Pavel, Andreea M., et al. The Lancet Child & Adolescent Health (2020).
原文はこちら
論文を一言でまとめると
診断アルゴリズムを利用した方が従来のEEGと比較し新生児発作の検出率が優るわけではなかったが、発作時間の識別率が向上した。
Methods
[場所/施設]
アイルランド、オランダ、スウェーデン、英国にある8箇所のNICU
[Patients]
対象施設に入院している修正36-44週の新生児のうち、発作が目撃されたあるいは発作の発症リスクが高いという理由でEEGモニタリングを要している新生児
[Intervention]
新生児発作識別アルゴリズム(ANSeR)と呼ばれるソフトウェアを用いて脳波モニタリングを行った。
[Comparison]
脳波モニタリングのみ
[Outcome]
※具体的には、感度(発作を認めた新生児のうち正しく臨床診断した割合)、特異度(発作を認めなかった新生児のうち正しく臨床診断した割合)、誤検出率(脳波で確認されなかった新生児のうち発作を認めたと診断された新生児の割合)
[Definition]
2人の医師が脳波から発作ありと認識した時間が30秒以上一致した発作が1つでもあった場合に、脳波上で新生児発作ありと診断した。
[デザイン]
ランダム化比較試験
※研究者、臨床診断する医師、被験者の家族は割り付けを知っている。神経生理学者と生物統計学者はマスクされている。
結果まとめ
・ランダム化割り付けをうけた対象者は264人で、モニタリング時間が2時間未満などの除外があり、解析対象者は258人であった(介入群128人vs対照群130人)。修正週数の中央値は40週(四分位範囲修正39-41週)、Apgarスコア5分値の中央値は6(四分位範囲4-9)だった。低酸素性虚血性脳症と診断された新生児は介入群で74人/128人、対照群で56人/130人だった。開始時の中央値は介入群で生後32.1時間(四分位範囲13.6-61.3時間)、対照群で生後28.0時間(四分位範囲14.0-68.8時間)だった。

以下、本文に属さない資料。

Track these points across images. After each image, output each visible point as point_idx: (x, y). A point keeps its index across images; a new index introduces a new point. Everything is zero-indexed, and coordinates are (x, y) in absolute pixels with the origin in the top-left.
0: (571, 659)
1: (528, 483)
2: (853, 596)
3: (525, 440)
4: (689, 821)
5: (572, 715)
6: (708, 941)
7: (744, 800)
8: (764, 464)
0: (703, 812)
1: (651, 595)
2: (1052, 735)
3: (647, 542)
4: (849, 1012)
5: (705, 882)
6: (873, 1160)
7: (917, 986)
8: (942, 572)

・脳波で発作性変化を認めた新生児は介入群で32人/128人(25%)、対照群で38人/130人(29.2%)でほとんど差がなかった。
・感度は介入群81.3% (95%CI 66.7-93.3) vs 対照群89.5% (95%CI 78.4-97.5)、特異度は介入群84.4% (95%CI 76.9-91.0) vs 対照群89.1% (95%CI 82.5-94.7)、誤検出率は介入群36.6%(95%CI 22.7-52.1) vs 対照群22.% (95%CI 11.6-35.9)だった。絶対差は感度が-8.2%(95%CI -25.0-7.7%)、特異度が-4.8%(95%CI -14.1-4.6%)、誤検出率が13.9%(95%CI -5.2-32.7%)でいずれも有意差はなかった。
・脳波で発作性変化を認めた合計時間は介入群で268時間、対照群で391時間だった。発作時間と診断された時間の割合は介入群で177時間/268時間(66.0%)、対照群で177時間/391時間(45.3%)であり、絶対差は20.8% (95%CI 3.6-37.1)で有意差を認めた。
・新生児発作がなかったにも関わらず少なくとも1種類の抗けいれん薬を処方された新生児は介入群で10人/96人(10.4%)、対照群で4人/92人(4.3%)、絶対差は6.1% (95%CI -0.3-13.5%)で有意差はなかった。
・以上より、筆者らはANSeRにより新生児発作の診断率は上昇しなかったものの発作時間の認識率は向上した、と結論付けている。
[Limitation]
・2人の医師で30秒以上一致したもののみを新生児発作と診断したため、30秒以下の発作は含まれていない。
・発作をみるのではなく発作時間を用いて解析したため、実用本位になってしまった。
・NICUがあわただしい環境であるため、認識された新生児発作の全てが記録されているわけではない可能性がある。
[読んだ感想]
・機械学習による診断アルゴリズムだけ、と通常の脳波モニタリングで非劣性であれば臨床的価値が高いですが、この論文では追加してもあまり意味なかったという結果でした。
・発作時間を捉えられている割合が高くなったとのことだが、この計算の分母と分子の意味が詳しく説明されておらず、本当に価値があるのか不明だった。